Rockybilly
Rockybilly

Reputation: 4520

How does C++ knows child class calls a parent method?

I don't know how to summarize my question so couldn't find an answer on Google.

When overriding a parent method,

void Child::method(){
    //stuff
    Parent::method();
}

Works perfectly. But the parent method requires the information from the Child class instance to work properly, which is not given as arguments. So my question is, does C++ have a mechanism to let the Parent know which instance of a Child class calls a Parent method, like without doing Parent::method(this) ?

The thing that makes me think this is, if you do something like this,

int main(){
    SomeParentClass::someMethod();
}

It gives: error: call to non-static member function without an object argument. So the compiler needs to know the instance, which was not also given in the child class. But did not raise an error so it must have known the instance.

Edit: I added the Qt tag because I am experimenting on a Qt class. So that I can give an example if needed.

Edit2:

devicedialog.h

class DeviceDialog : public QDialog
{
    Q_OBJECT

public:
    explicit DeviceDialog(QWidget *parent = nullptr);
    int exec() override;
    ~DeviceDialog() override;
}

devicedialog.cpp

int DeviceDialog::exec(){
    // My code.
    return QDialog::exec();
}

exec() function activates and shows a QDialog on the screen. However, that way it is called, it seems like the parent method has no way of knowing which dialog to show (no parameters passed). The only knowledge could be the identity of the instance calling it.

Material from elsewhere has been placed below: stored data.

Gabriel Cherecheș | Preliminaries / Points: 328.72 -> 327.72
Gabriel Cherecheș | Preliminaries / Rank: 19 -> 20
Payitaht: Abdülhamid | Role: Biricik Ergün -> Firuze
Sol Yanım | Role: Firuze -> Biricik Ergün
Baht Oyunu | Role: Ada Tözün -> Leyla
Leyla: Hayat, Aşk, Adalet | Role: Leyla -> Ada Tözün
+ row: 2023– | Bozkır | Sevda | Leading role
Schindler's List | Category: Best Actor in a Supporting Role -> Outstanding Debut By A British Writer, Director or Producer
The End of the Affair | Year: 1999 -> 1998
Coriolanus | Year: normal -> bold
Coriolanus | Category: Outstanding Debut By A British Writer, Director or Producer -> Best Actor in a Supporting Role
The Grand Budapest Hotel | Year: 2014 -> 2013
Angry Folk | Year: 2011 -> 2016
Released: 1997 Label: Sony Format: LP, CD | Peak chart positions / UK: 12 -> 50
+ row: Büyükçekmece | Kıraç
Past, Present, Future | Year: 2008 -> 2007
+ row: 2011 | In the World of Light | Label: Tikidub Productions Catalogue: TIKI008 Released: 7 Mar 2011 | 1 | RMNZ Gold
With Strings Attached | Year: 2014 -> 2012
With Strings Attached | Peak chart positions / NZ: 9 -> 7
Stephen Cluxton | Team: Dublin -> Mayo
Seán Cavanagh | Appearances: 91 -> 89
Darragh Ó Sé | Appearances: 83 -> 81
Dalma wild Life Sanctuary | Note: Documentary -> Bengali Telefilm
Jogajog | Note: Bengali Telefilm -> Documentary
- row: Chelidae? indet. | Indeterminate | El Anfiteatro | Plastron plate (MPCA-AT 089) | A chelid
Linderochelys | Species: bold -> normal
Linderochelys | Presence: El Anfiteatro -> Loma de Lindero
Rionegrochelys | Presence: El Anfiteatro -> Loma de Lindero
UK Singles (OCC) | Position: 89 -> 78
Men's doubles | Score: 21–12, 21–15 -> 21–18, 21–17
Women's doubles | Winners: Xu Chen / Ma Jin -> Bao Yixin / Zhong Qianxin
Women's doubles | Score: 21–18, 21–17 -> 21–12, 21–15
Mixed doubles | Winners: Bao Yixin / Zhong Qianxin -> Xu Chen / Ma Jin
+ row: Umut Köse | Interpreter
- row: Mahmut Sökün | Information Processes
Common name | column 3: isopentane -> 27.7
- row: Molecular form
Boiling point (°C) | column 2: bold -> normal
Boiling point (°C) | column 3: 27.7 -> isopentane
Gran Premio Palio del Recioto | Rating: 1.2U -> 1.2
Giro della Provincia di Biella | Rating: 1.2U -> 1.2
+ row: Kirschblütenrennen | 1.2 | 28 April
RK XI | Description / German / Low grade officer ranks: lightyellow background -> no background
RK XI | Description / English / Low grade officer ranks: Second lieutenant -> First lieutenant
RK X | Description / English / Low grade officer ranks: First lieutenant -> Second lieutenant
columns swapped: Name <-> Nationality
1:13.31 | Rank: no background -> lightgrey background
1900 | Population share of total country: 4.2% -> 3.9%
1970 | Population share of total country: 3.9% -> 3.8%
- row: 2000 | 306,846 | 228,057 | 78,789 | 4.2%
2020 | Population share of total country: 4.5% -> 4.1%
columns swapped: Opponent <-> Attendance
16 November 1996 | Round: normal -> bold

I am just asking if this knowledge transferred to the method in the background.

Upvotes: 0

Views: 2259

Answers (3)

Mason
Mason

Reputation: 71

This is still a c++ specific question. Qt just utilizes it. You need to study objects, inheritance, and virtual methods.

void Child::method() {
  Parent::method();
  // this->Parent::method();
}

The above works because the child has access to the parents methods (that are not private). Because the method is an override of the parents virtual method, the only way for the compiler to know you want to call the parents method is to call it with scope resolution '::' in the child.

int main() {
  SomeParentClass::someMethod();
}

The above does not work because there is no instantiated object. When you call a method, you call it on the object (unless it is a static method). So instead you would do something like:

int main() {
  SomeParentClass parent;
  parent.someMethod();

  ChildClass child;
  child.someMethod(); // accesses the childs overridden method and not the parents.
}

Upvotes: 1

Philipp Lenk
Philipp Lenk

Reputation: 961

This is nothing special to member functions of a parent class. Calling a function of the child class via explicitly naming the type:

Child::method();

works in exactly the same way in this regard. Used outside of a member functions definition it causes the same error.

The relevant paragraph of the standard is §9.3.1:

When an id-expression that is not part of a class member access syntax and not used to form a pointer to member is used in a member of class X in a context where this can be used, if name lookup resolves the name in the id-expression to a non-static non-type member of some class C, and if either the id-expression is potentially evaluated or C is X or a base class of X, the id-expression is transformed into a class member access expression using (*this) as the postfix-expression to the left of the . operator.

So, in other words, the call

Parent::method();

inside a member function is transformed into something akin to

(*this).Parent::method();

Upvotes: 2

JaMiT
JaMiT

Reputation: 17073

I think you are just being confused by the language's attempt to make things easier on you. Your example function is equivalent to

void Child::method(){
    //stuff
    this->Parent::method();
}

Just as you cannot call a (non-static) method in the child class without an object, you cannot call the parent's method without an object. However, the context is the body of such a method. Within the body, the context is assumed to be *this. Just as you can refer to data members without explicitly prefixing "this->", you can call methods without the prefix.